5. CGDV has a Seeking Alpha Profit Score of 9.21/10, which I calculate on a weighted average basis using individual Seeking Alpha profitability levels. However, it is similar to VIG’s 9.22/10 score and SPY’s 9.35/10 score. Of the 28 dividend ETFs I track with market caps over $100 billion, the average score is 9.04, so nothing special. Many high dividend funds have lower scores (e.g. DHS, FDV), but SCHD is a notable exception with a score of 9.48/10. Still, at least CGDV doesn’t seem to be sacrificing quality for volume, as that’s been a reason for long-term underperformance.
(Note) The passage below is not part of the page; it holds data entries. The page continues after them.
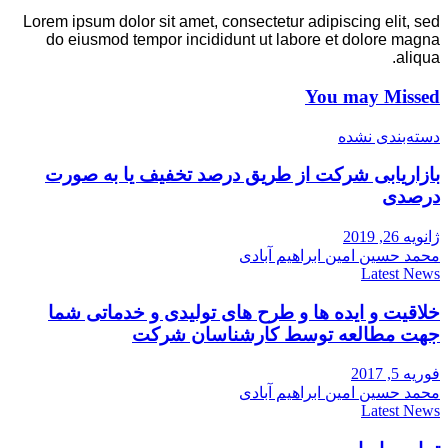
Lorem ipsum dolor sit amet, consectetur adipiscing elit, sed
do eiusmod tempor incididunt ut labore et dolore magna
aliqua.
You may Missed
دسته‌بندی نشده
بازاریابی شرکت از طریق درصد تخفیف یا به صورت
درصدی
ژانویه 26, 2019
محمد حسین امین ابراهیم آبادی
Latest News
خلاقیت و ایده ها و طرح های تولیدی و خدماتی شما
جهت مطالعه توسط کارشناسان شرکت
فوریه 5, 2017
محمد حسین امین ابراهیم آبادی
Latest News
My initial view on CGDV is favorable. I like Capital Group’s multi-manager structure and the fact that the five managers running the fund have different backgrounds, areas of expertise and styles. They proved themselves last year, with CBDV outperforming the market, as you’d expect from a value-oriented fund. What’s even more impressive, however, is how they’ve kept pace with SPY this year in an environment seemingly reserved only for growth stocks. My main criticism is that CGDV is not designed for income investors. Based on its current holdings and expense ratio, I expect a dividend yield of just 2.01% and weak dividend growth. Simply put, it’s no substitute for the rare income/growth potential combination offered by ETFs like VIG or SCHD.
Still, that’s not to say it’s not a good value fund. I think so, and while I typically reserve judgment on a new fund until it becomes more mature, the Capital Group team is as entrenched in the investment management industry as you could ask for and I respect their experience. Therefore, I rate CGDV a Buy and look forward to covering the fund more regularly from now on.